Now, Mr. President We haven't always agreed in the past, I know But that ain't at all important now What is important is what we got to do We got to lick Mr. Hitler, and until we do Other things can wait. In other words, first we've got a skunk to skin.So his prowar position became antiwar when Stalin and Hitler were on the side, switched back to prowar when they weren’t and the, come the Cold War, he was an avid peacenick again. Does one discern a pattern?
Seeger’s poor English in his songs was meant to give the illusion that he was just a working class lad speaking for the common man. In reality his origins were anything but. His father, Charles, was a graduate of Harvard and a professor at the University of California, Berkeley, who later taught at Yale, the New School for Social Research and Juilliard. Pete’s “working class” stepmother was Ruth Crawford Seeger, a recipient of a Guggenheim Fellowship and a composer. Seeger himself attended an exclusive prep school and then went on to Harvard for two years before dropping out. No doubt “ain’t” was popular at such elite institutions.
Seeger and others on the Left worked to hijack the illiterate songs of rural America. This folk tradition had little to do with political protest and the idea was to confiscate this traditional, rural style of singing and turn it into a tool that could be used to promote the “Popular Front” idea of the Stalinists of the day.
So when did Seeger actually admit that he was a supporter of a genocidal maniac? The New York Times reveals it was only in 1993 that he first admitted such a thing. That was 60 years after Stalin’s crimes were chronicled for the public.
Long before Seeger joined Comrade Stalin’s crusade Gareth Jones was writing about the true conditions in Soviet Russia: “What are the industrial difficulties? The first is the weakness of workers from lack of nearly all foods except bread. Meat is exceedingly scarce. All fats are almost impossible to obtain unless one is a manual worker or a member of the Communist party. Even a manual worker is rarely able to get enough. The bad quality of the goods produced under the Five-Year Plan is another drawback.” And Jones wasn’t the only one.
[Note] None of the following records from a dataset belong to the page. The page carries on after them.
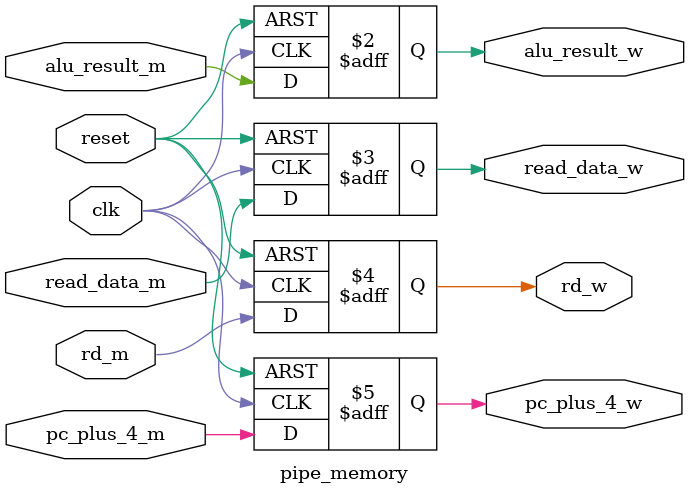
<source format=sv>
`timescale 1ns/1ps

module pipe_memory(
	input logic clk,
	input logic reset,
	input logic alu_result_m,
	input logic read_data_m,
	input logic rd_m,
	input logic pc_plus_4_m,
	output logic alu_result_w,
    output logic read_data_w,
    output logic rd_w,
    output logic pc_plus_4_w
);

always_ff @(posedge clk, posedge reset)
	if (reset) begin
		alu_result_w <= 0;
        read_data_w <= 0;
        rd_w <= 0;
        pc_plus_4_w <= 0;
	end else begin
		alu_result_w <= alu_result_m;
        read_data_w <= read_data_m;
        rd_w <=  rd_m;
        pc_plus_4_w <= pc_plus_4_m;
	end
endmodule

</source>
In 1929 William Henry Chamberlin wrote: “Certainly the things which the average Western European or American associates with the phrase "civil liberties," freedom of speech and press for all citizens, freedom of political organization, guaranties against arbitrary search and arrest, are completely nonexistent in Russia to-day.” In a passage sure to warm the heart of George Bush, Chamberlin wrote: “The writ of habeas corpus does not run in Russia. Anyone suspected of a political or economic offense may be arrested, held in prison for an indefinite period and finally exiled, sentenced to a term of imprisonment or even, in rare and extreme cases, executed...” Chamberlin soon learned it excutions were not rare or religated only to extreme cases. In 1944 he wrote about the intentional starvation in the Ukraine.
The reality is that when people dedicate themselves to an ideology there is always the danger of being unwilling to see the evil in the face of those who come from the same ideological tradition. This is true for every ideology that I can think of, without exception.